The second factor were the recipes themselves. There was very little here that would allow you to make an actual meal and no guidelines on how you would do that.

Third, as another poster pointed out, the recipes are not generally healthy, high in fats and low in vegetables and fruits. This could be compensated for if the rest of the meal were healthy, but without any guidelines it would be difficult to do.

I am hoping to find another cookbook but in the meantime I have been adapting recipes with quite a bit of success. Maybe I'll write a cookbook when I'm done!

Medicine For Your Stomach5
Like most headache sufferers, I'd do anything to get rid of my migranes.

While I knew that food had a big impact on headaches, I didn't know much about it.
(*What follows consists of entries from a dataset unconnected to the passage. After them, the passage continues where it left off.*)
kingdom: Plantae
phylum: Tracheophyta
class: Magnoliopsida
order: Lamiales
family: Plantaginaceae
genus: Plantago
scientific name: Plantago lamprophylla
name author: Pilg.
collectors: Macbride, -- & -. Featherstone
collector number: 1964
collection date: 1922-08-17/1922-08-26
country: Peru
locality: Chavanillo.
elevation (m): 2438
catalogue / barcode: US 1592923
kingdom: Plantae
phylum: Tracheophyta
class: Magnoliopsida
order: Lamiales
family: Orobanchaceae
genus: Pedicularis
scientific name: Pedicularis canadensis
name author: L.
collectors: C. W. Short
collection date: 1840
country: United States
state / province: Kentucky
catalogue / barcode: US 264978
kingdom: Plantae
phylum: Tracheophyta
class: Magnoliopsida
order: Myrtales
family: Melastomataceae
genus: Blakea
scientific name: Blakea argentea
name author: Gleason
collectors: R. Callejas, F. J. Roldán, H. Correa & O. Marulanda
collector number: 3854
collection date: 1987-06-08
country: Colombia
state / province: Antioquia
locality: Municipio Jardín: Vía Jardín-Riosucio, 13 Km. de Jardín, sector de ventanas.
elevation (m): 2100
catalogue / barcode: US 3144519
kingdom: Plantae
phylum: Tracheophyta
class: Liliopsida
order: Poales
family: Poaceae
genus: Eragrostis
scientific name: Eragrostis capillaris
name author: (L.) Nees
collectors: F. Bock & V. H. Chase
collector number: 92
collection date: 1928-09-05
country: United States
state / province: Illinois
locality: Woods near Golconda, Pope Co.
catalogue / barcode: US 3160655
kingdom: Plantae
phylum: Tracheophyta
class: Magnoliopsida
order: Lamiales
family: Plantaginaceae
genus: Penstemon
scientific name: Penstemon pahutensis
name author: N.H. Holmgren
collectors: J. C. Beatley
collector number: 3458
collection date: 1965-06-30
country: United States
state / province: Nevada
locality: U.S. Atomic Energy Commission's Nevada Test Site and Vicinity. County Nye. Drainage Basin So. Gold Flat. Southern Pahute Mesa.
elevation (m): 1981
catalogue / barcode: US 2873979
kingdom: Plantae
This book provides all the answers including which foods to eat and which to avoid. Then the book offers "headache-free" recipes which is a must if you like to eat many of the "banned" foods.

The recipes I've tried so far have been outstanding and relatively easy to make. I can honestly say that, at least for now, I look forward to making something new every night.

It was comforting for me that the book was written by two medical doctors including Dr. David Marks, a Yale educated headache specialist. I find that most non-medical solutions to medical problems come from nutritionists who lack the professional training and education of a doctor.

While I don't believe food is the only source of headaches, understanding the food-headache relationship is important. The results speak for themselves...since reading this book, I've definitly had fewer and less severe headaches.

A great book for headache sufferers5
I had headaches almost daily for about 30 years and FINALLY did something about it. Between this book and the "1-2-3 Program" book, I've eliminated about 98% of my headaches - headaches I thought were incurable.

With almost any headache prevention book, you will be told to go on an elimination diet to rid yourself of foods that can trigger headaches. This book has many recipes for folks like us (you're reading this because you have headaches, right?)

For a life with significantly reduced pain, the price of this book is negligible. Buy it, you won't regret it.